> **TASK DETAILS**
Copy out the material below, replacing "Auction" with "Sale" everywhere and changing nothing else. Leave the pictures out.

> **Saved data entries**
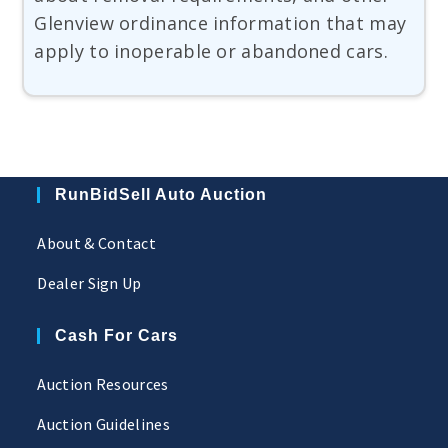
Glenview ordinance information that may
apply to inoperable or abandoned cars.
RunBidSell Auto Auction
About & Contact
Dealer Sign Up
Cash For Cars
Auction Resources
Auction Guidelines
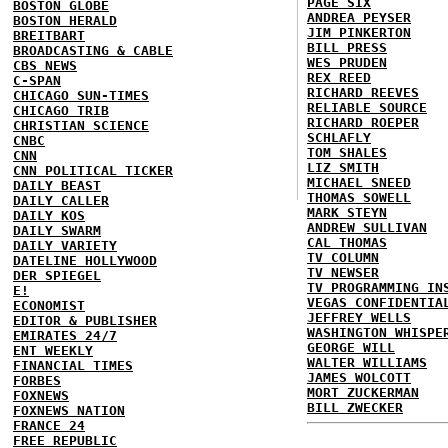
PAGE SIX
BOSTON GLOBE
ANDREA PEYSER
BOSTON HERALD
JIM PINKERTON
BREITBART
BILL PRESS
BROADCASTING & CABLE
WES PRUDEN
CBS NEWS
REX REED
C-SPAN
RICHARD REEVES
CHICAGO SUN-TIMES
RELIABLE SOURCE
CHICAGO TRIB
RICHARD ROEPER
CHRISTIAN SCIENCE
SCHLAFLY
CNBC
TOM SHALES
CNN
LIZ SMITH
CNN POLITICAL TICKER
MICHAEL SNEED
DAILY BEAST
THOMAS SOWELL
DAILY CALLER
MARK STEYN
DAILY KOS
ANDREW SULLIVAN
DAILY SWARM
CAL THOMAS
DAILY VARIETY
TV COLUMN
DATELINE HOLLYWOOD
TV NEWSER
DER SPIEGEL
TV PROGRAMMING IN
E!
VEGAS CONFIDENTIA
ECONOMIST
JEFFREY WELLS
EDITOR & PUBLISHER
WASHINGTON WHISPE
EMIRATES 24/7
GEORGE WILL
ENT WEEKLY
WALTER WILLIAMS
FINANCIAL TIMES
JAMES WOLCOTT
FORBES
MORT ZUCKERMAN
FOXNEWS
BILL ZWECKER
FOXNEWS NATION
FRANCE 24
FREE REPUBLIC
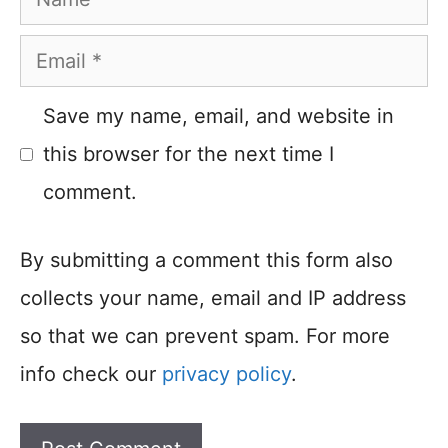
Email
Save my name, email, and website in
this browser for the next time I
comment.
By submitting a comment this form also
collects your name, email and IP address
so that we can prevent spam. For more
info check our
privacy policy
.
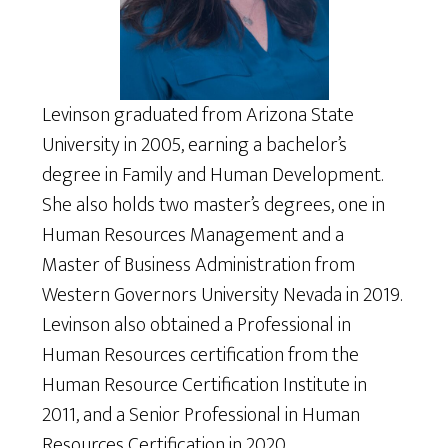
Levinson graduated from Arizona State
University in 2005, earning a bachelor’s
degree in Family and Human Development.
She also holds two master’s degrees, one in
Human Resources Management and a
Master of Business Administration from
Western Governors University Nevada in 2019.
Levinson also obtained a Professional in
Human Resources certification from the
Human Resource Certification Institute in
2011, and a Senior Professional in Human
Resources Certification in 2020.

> **PROBLEM SOLUTION**
Glenview ordinance information that may
apply to inoperable or abandoned cars.
RunBidSell Auto Sale
About & Contact
Dealer Sign Up
Cash For Cars
Sale Resources
Sale Guidelines
PAGE SIX
BOSTON GLOBE
ANDREA PEYSER
BOSTON HERALD
JIM PINKERTON
BREITBART
BILL PRESS
BROADCASTING & CABLE
WES PRUDEN
CBS NEWS
REX REED
C-SPAN
RICHARD REEVES
CHICAGO SUN-TIMES
RELIABLE SOURCE
CHICAGO TRIB
RICHARD ROEPER
CHRISTIAN SCIENCE
SCHLAFLY
CNBC
TOM SHALES
CNN
LIZ SMITH
CNN POLITICAL TICKER
MICHAEL SNEED
DAILY BEAST
THOMAS SOWELL
DAILY CALLER
MARK STEYN
DAILY KOS
ANDREW SULLIVAN
DAILY SWARM
CAL THOMAS
DAILY VARIETY
TV COLUMN
DATELINE HOLLYWOOD
TV NEWSER
DER SPIEGEL
TV PROGRAMMING IN
E!
VEGAS CONFIDENTIA
ECONOMIST
JEFFREY WELLS
EDITOR & PUBLISHER
WASHINGTON WHISPE
EMIRATES 24/7
GEORGE WILL
ENT WEEKLY
WALTER WILLIAMS
FINANCIAL TIMES
JAMES WOLCOTT
FORBES
MORT ZUCKERMAN
FOXNEWS
BILL ZWECKER
FOXNEWS NATION
FRANCE 24
FREE REPUBLIC
Email
Save my name, email, and website in
this browser for the next time I
comment.
By submitting a comment this form also
collects your name, email and IP address
so that we can prevent spam. For more
info check our
privacy policy
.
Levinson graduated from Arizona State
University in 2005, earning a bachelor’s
degree in Family and Human Development.
She also holds two master’s degrees, one in
Human Resources Management and a
Master of Business Administration from
Western Governors University Nevada in 2019.
Levinson also obtained a Professional in
Human Resources certification from the
Human Resource Certification Institute in
2011, and a Senior Professional in Human
Resources Certification in 2020.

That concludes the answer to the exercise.